La fameuse "loi Avia" reste décidément très controversée. Adoptée mi-mai par le Parlement, cette loi visant à lutter contre les contenus haineux sur Internet avait enduré une navette parlementaire houleuse. Dans une décision rendue ce jeudi, le Conseil constitutionnel a censuré le cœur du texte, jugé incompatible avec la liberté d'expression et de communication.
En cause : l'obligation pour les plateformes et les réseaux sociaux de supprimer dans les 24 heures les contenus "manifestement illicites", qui leur ont été signalés par les utilisateurs ou la police. Cette mesure phare, au cœur de la loi, était directement inspirée d'un texte allemand similaire, entré en vigueur en janvier 2018.
Pour le Conseil constitutionnel, cette disposition n'est pas compatible avec la liberté d'expression. Elle pourrait "inciter les opérateurs de plateforme en ligne à retirer les contenus qui leur sont signalés, qu'ils soient ou non manifestement illicites", en qualifiant de "particulièrement bref" le délai de 24 heures imposé à certains opérateurs. Le Conseil constitutionnel a donc considéré que "le législateur a porté à la liberté d'expression et de communication une atteinte qui n'est pas adaptée, nécessaire et proportionnée au but poursuivi."
Il donne ainsi raison aux opposants du texte, qui craignaient une censure excessive des plateformes au regard du montant des sanctions financières, avec des amendes pouvant grimper jusqu'à 1,25 million d'euros. Cette disposition "encouragera mécaniquement les plateformes à retirer - par excès de prudence - des contenus pourtant licites", déplorait au début de l'année le rapporteur de la commission des Lois du Sénat, Christophe-André Frassa (LR).
L'absence de contrôle du juge dénoncée par le Conseil constitutionnel
Au-delà du simple délai, le Conseil constitutionnel regrette également l'absence d'intervention effective d'un juge pour qualifier les contenus illicites. "Les éléments constitutifs de certaines [infractions] peuvent présenter une technicité juridique ou, s'agissant notamment de délits de presse, appeler une appréciation au regard du contexte d'énonciation ou de diffusion des contenus en cause", souligne la décision.

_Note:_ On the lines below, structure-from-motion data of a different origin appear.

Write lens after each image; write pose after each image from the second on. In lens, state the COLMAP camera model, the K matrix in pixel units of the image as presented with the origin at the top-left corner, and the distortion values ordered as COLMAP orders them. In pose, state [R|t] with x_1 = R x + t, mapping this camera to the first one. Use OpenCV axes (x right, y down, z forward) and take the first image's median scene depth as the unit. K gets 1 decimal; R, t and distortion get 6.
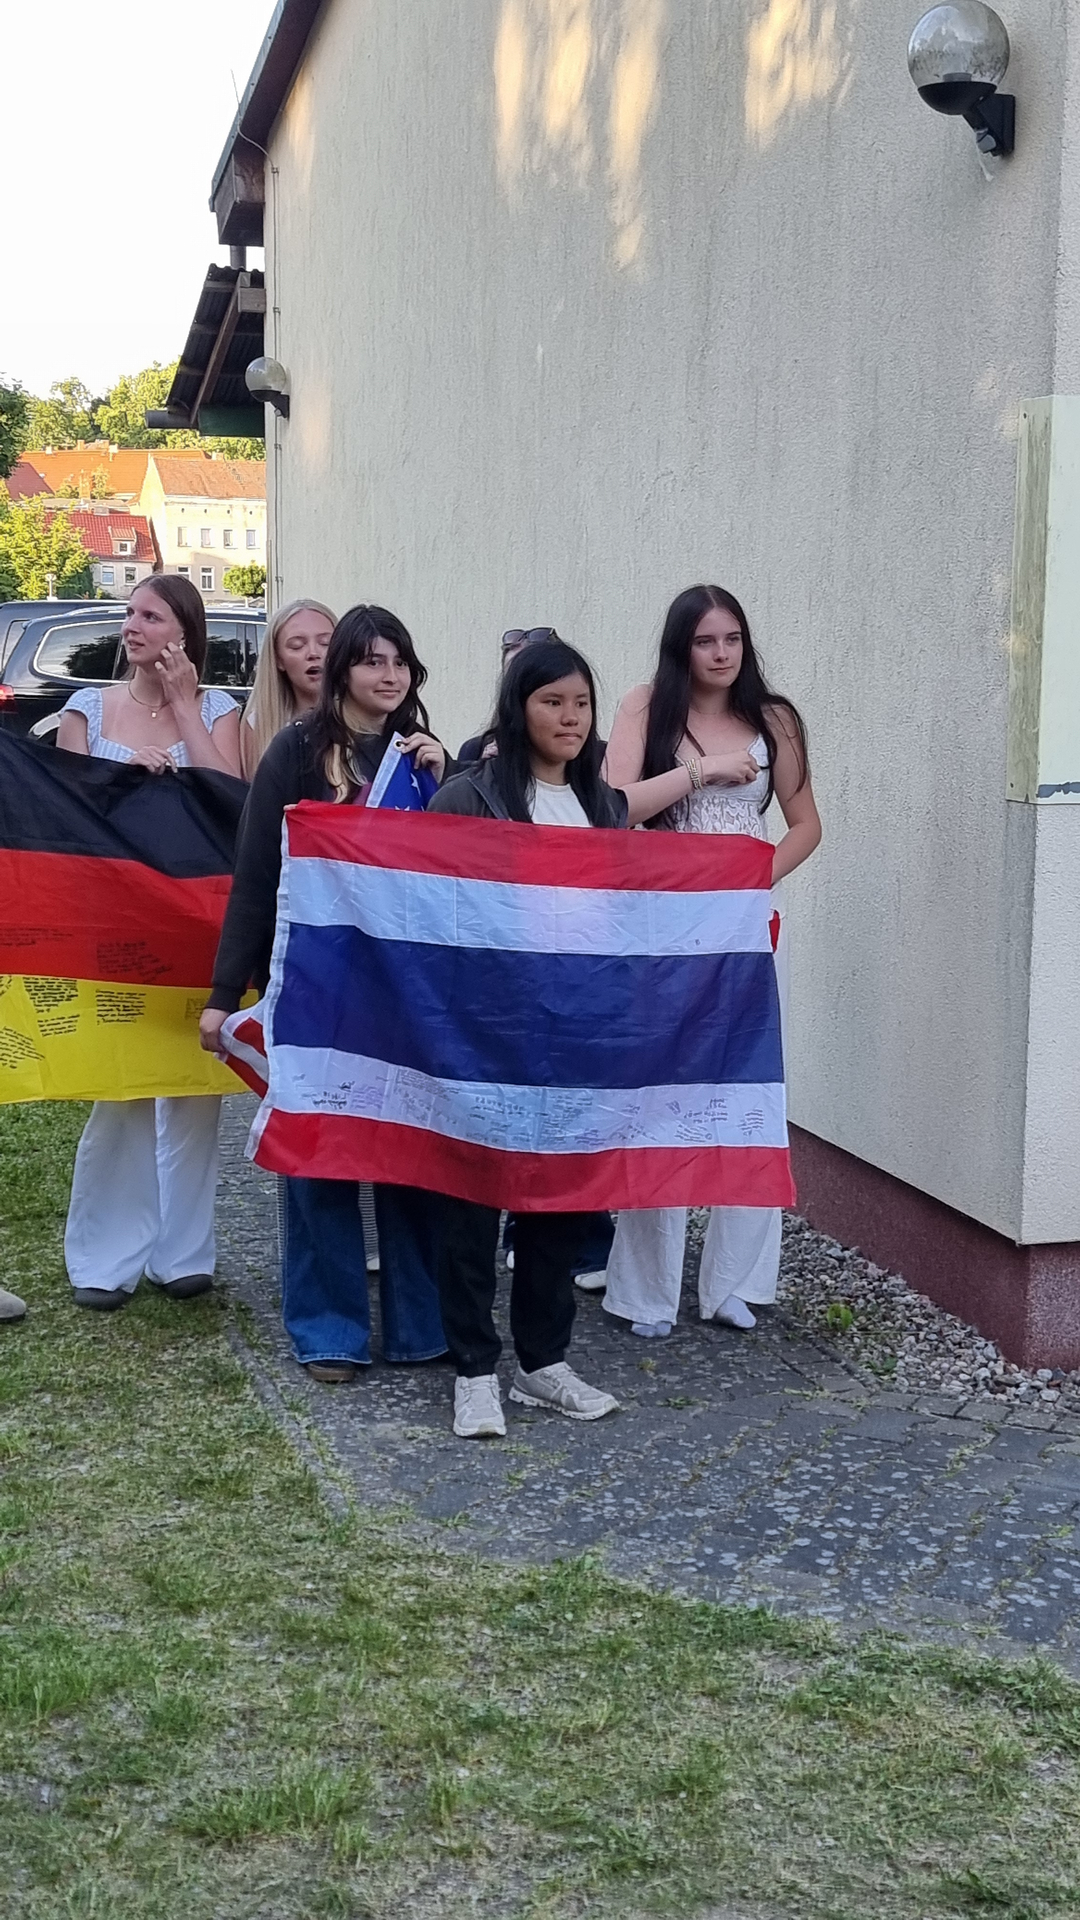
lens RADIAL K [[2506.4, 0, 584.3], [0, 2506.4, 959.7], [0, 0, 1]] dist [0.115137, -0.116085]
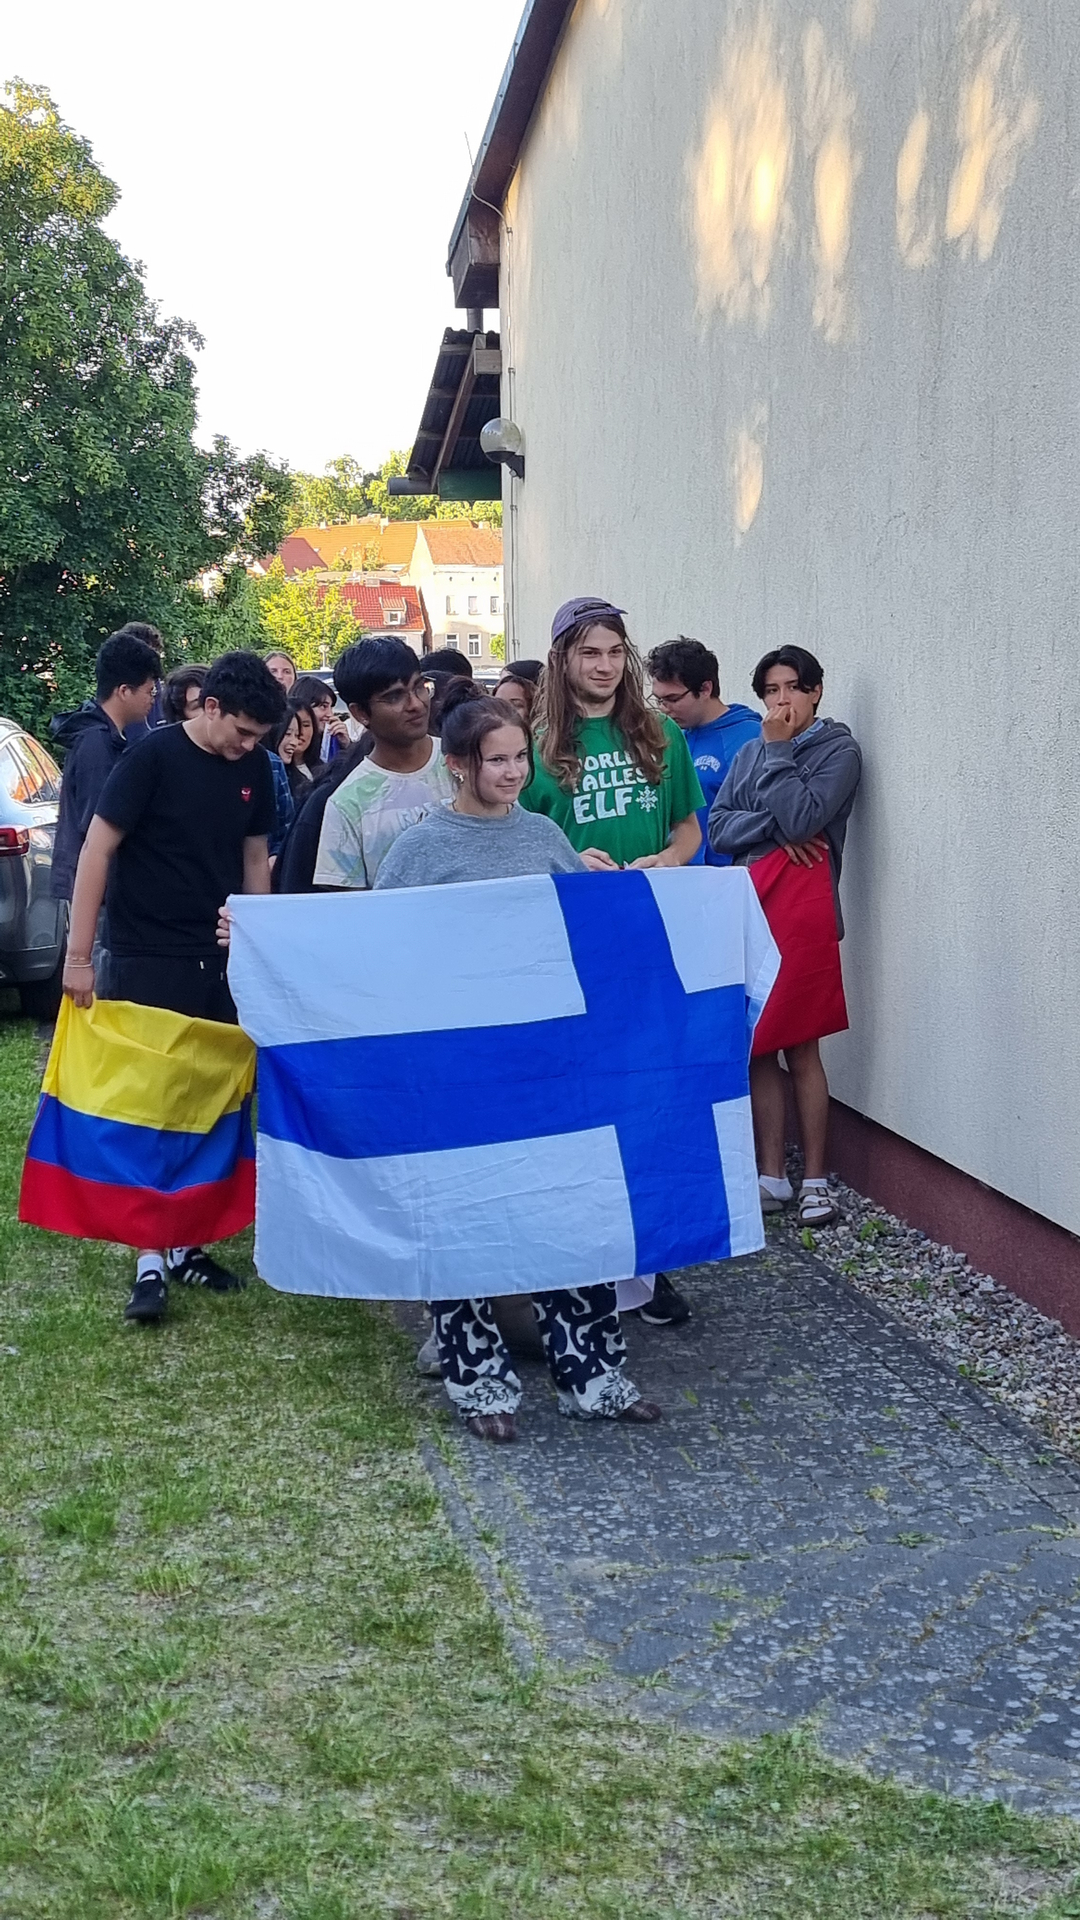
lens RADIAL K [[2501.5, 0, 546.4], [0, 2501.5, 955.1], [0, 0, 1]] dist [0.111353, -0.131136]
pose [[0.992559, -0.013106, -0.121054, 0.023350], [0.010138, 0.999633, -0.025102, -0.012880], [0.121338, 0.023688, 0.992329, 0.102692]]
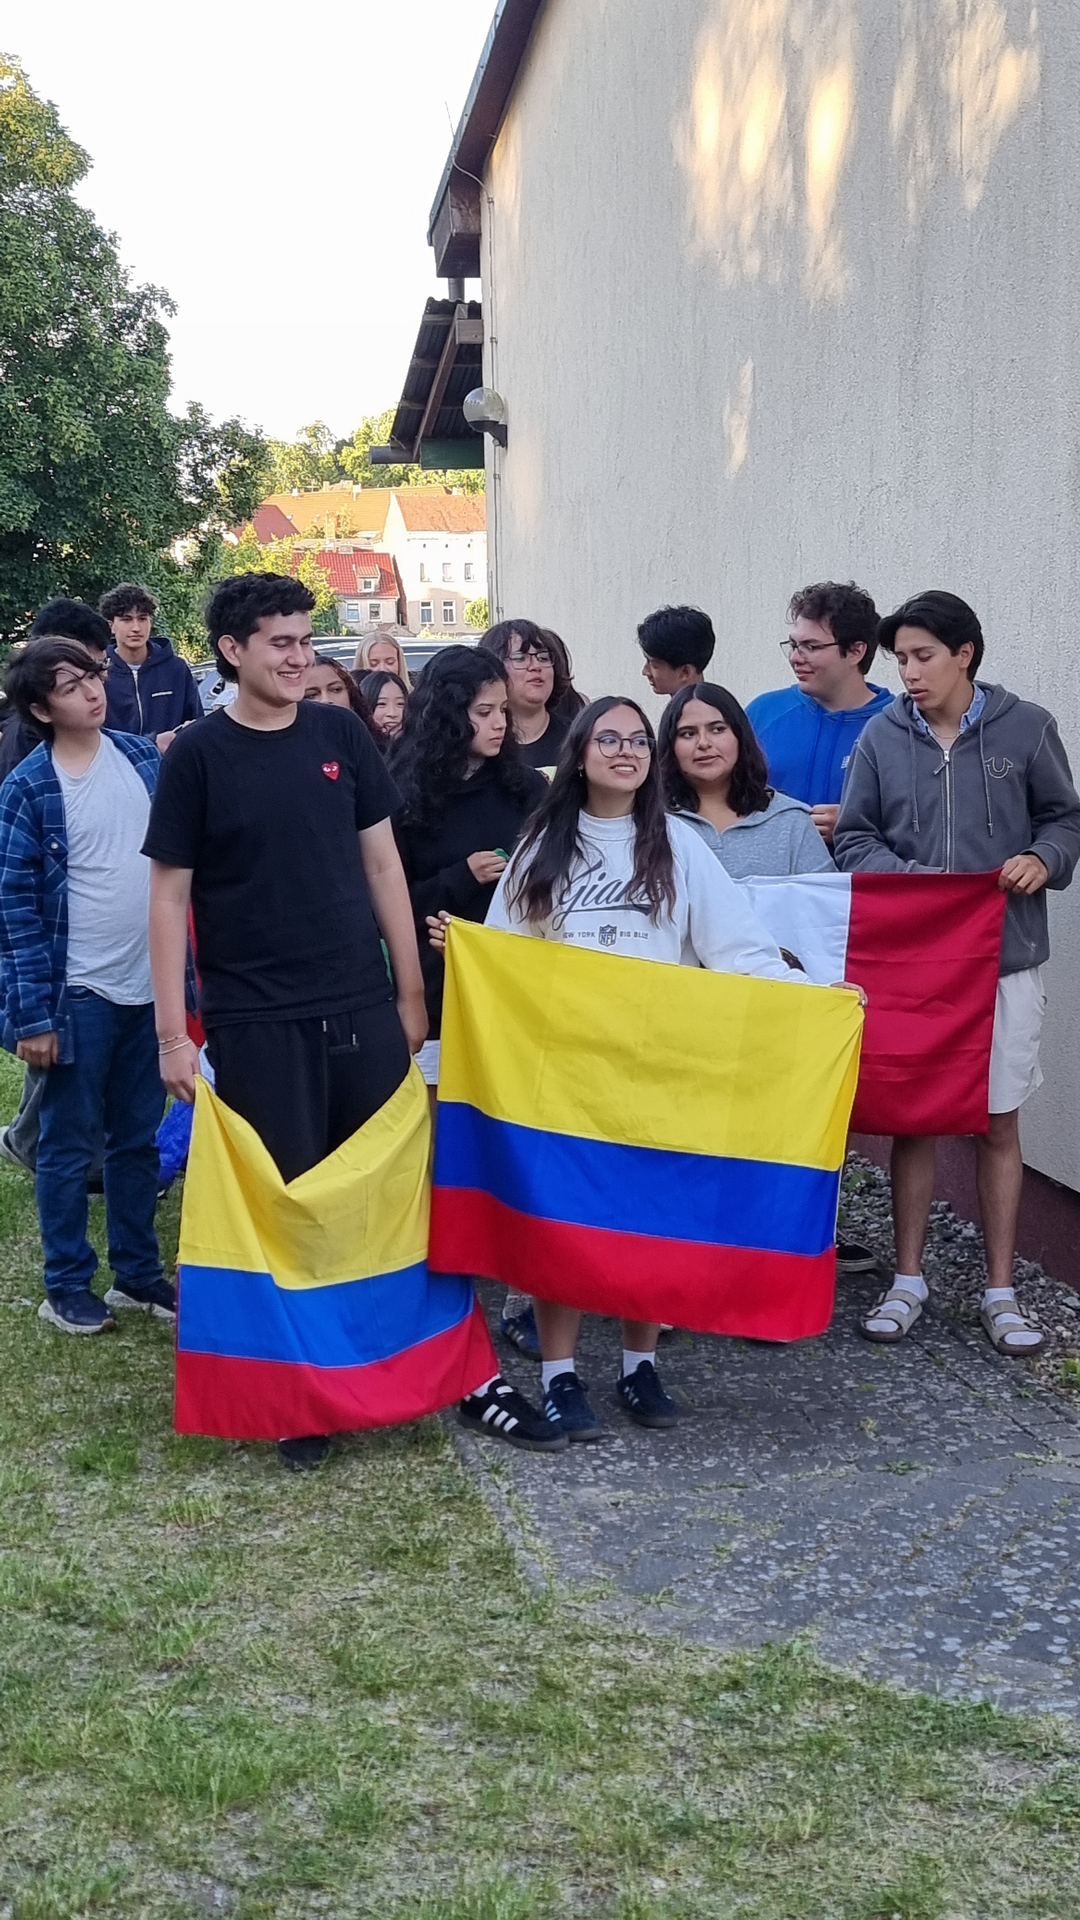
lens RADIAL K [[2504.9, 0, 557.9], [0, 2504.9, 961.3], [0, 0, 1]] dist [0.106283, -0.097019]
pose [[0.994023, -0.018240, -0.107634, 0.017763], [0.017295, 0.999803, -0.009711, -0.007338], [0.107790, 0.007791, 0.994143, 0.056047]]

Dans le détail, la "loi Avia" instaurait notamment un délai d'une heure seulement pour que les sites retirent les contenus désignés comme "terroristes" et pédopornographiques, signalés par la police. Le Conseil constitutionnel a pointé du doigt un délai trop court, ne permettant "pas d'obtenir une décision du juge avant d'être contraint de le retirer".